Die meisten Almajiris wissen nicht, dass Medien über sie als "Krebsgeschwür" und über ihre Schulen als "Brutstätten von Monstern" schreiben. Aber es ist ihnen bekannt, wie die Leute in der Nachbarschaft über sie als Unruhestifter und Nichtsnutze sprechen. Das sei unfair, finden die Almajiris. Man lehre sie Tugenden wie Geduld und Gottvertrauen - und auch, wie man friedlich miteinander auskommt.

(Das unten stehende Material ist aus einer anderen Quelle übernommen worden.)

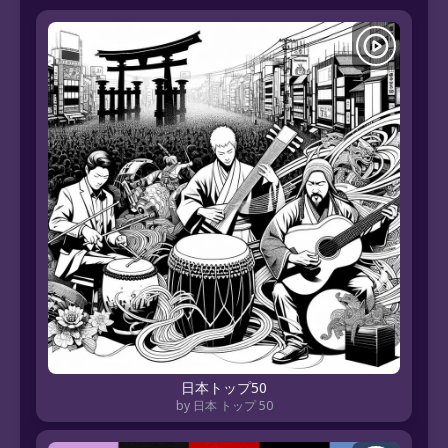
日本トップ50
by 日本 トップ 50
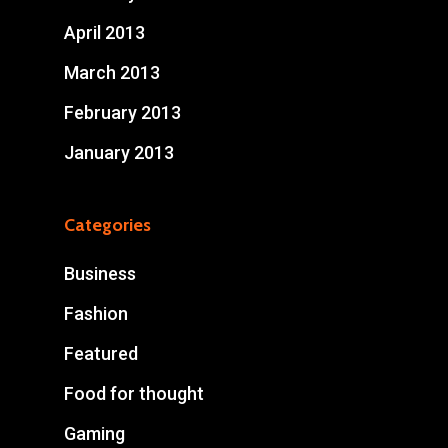
April 2013
March 2013
February 2013
January 2013
Categories
Business
Fashion
Featured
Food for thought
Gaming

Wenn sie tatsächlich in ihre Dörfer zurückkehren würden, wie es manche fordern, wer würde dann ihre Arbeit übernehmen? Viele Frauen in Kano leben in streng von der Öffentlichkeit abgeschirmten Räumen: Ohne Erlaubnis ihres Ehemanns verlassen sie nicht das Haus. Almajiris gehen ihnen zur Hand, holen Wasser, tätigen Einkäufe, tragen Abfall zur Müllkippe. Dass sie dafür oft nur mit Mahlzeiten oder einem Schlafplatz bezahlt werden, damit haben sie sich abgefunden. Dass ihre Arbeitgeber oft weder Rücksicht auf den Stundenplan ihrer Koranschule noch auf Krankheiten nehmen, macht ihnen mehr zu schaffen.

Statt über ein Verbot des Almajiri-Schulsystems nachzudenken, wie es nun Politiker tun, wäre es viel wichtiger, über die Gründe seines Bestehens nachzudenken. Viele fürchten, dass schlechte Erfahrungen die Almajiris gewaltbereit machen. Aber wenige fragen, wie man ihre Lebensumstände verbessern könnte. Wie lässt sich die Armut auf dem Land lindern, wie die Qualität staatlicher Schulen verbessern? Wie kann jedem Kind Zugang zu guter Bildung gewährt werden?

Solange Koranschüler und ihre Eltern als Sündenböcke für Nigerias Probleme herhalten, können die Reichen und Mächtigen diesen unbequemen Fragen aus dem Weg gehen. Sie sind die eigentliche Zeitbombe in Nigeria.